Objective >> Find each line in the items below that contains the string "instances" and copy it out in full, treating uppercase and lowercase letters as different.

>> Start Recorded data

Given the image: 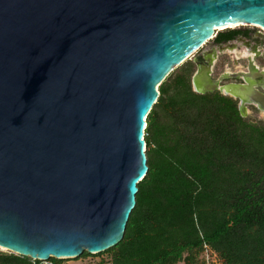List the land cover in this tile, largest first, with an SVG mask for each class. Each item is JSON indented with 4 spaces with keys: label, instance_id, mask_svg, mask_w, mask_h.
Listing matches in <instances>:
<instances>
[{
    "label": "water",
    "instance_id": "obj_1",
    "mask_svg": "<svg viewBox=\"0 0 264 264\" xmlns=\"http://www.w3.org/2000/svg\"><path fill=\"white\" fill-rule=\"evenodd\" d=\"M238 23L264 27V0H0V245L47 261L119 244L159 86Z\"/></svg>",
    "mask_w": 264,
    "mask_h": 264
},
{
    "label": "trees",
    "instance_id": "obj_2",
    "mask_svg": "<svg viewBox=\"0 0 264 264\" xmlns=\"http://www.w3.org/2000/svg\"><path fill=\"white\" fill-rule=\"evenodd\" d=\"M194 71L187 60L159 86L145 129L149 172L123 240L97 264H195L206 247L223 264H264V128L232 98L196 92ZM61 261L0 251V264Z\"/></svg>",
    "mask_w": 264,
    "mask_h": 264
},
{
    "label": "flooded vegetation",
    "instance_id": "obj_3",
    "mask_svg": "<svg viewBox=\"0 0 264 264\" xmlns=\"http://www.w3.org/2000/svg\"><path fill=\"white\" fill-rule=\"evenodd\" d=\"M217 32L192 58L208 80L202 90L232 98L241 115L252 125L264 128V27L241 25ZM216 87L214 90H208ZM200 93V92H199Z\"/></svg>",
    "mask_w": 264,
    "mask_h": 264
},
{
    "label": "rangeland",
    "instance_id": "obj_4",
    "mask_svg": "<svg viewBox=\"0 0 264 264\" xmlns=\"http://www.w3.org/2000/svg\"><path fill=\"white\" fill-rule=\"evenodd\" d=\"M224 30H227V29H224ZM224 30H219L218 32H221ZM192 58L189 60H192ZM0 251L12 252V251H9L3 248H0ZM102 259L110 261L111 259L110 254L107 252H104V253L101 252L96 255L80 256L78 258H73V259H62L60 264H97ZM108 264H111V263H108ZM177 264H187V263L180 261ZM195 264H223V261L210 247H206L200 253L198 257V261Z\"/></svg>",
    "mask_w": 264,
    "mask_h": 264
},
{
    "label": "bare ground",
    "instance_id": "obj_5",
    "mask_svg": "<svg viewBox=\"0 0 264 264\" xmlns=\"http://www.w3.org/2000/svg\"><path fill=\"white\" fill-rule=\"evenodd\" d=\"M241 25H258V24H253V23H238V24H233V25H229V26H219L217 27L216 29L218 30H221V29H226L227 27H237V26H241ZM0 248H3V249H8L2 245H0Z\"/></svg>",
    "mask_w": 264,
    "mask_h": 264
}]
</instances>
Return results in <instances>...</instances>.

>> End Recorded data

Exercise result >>
Listing matches in <instances>:
<instances>
</instances>
Return results in <instances>...</instances>.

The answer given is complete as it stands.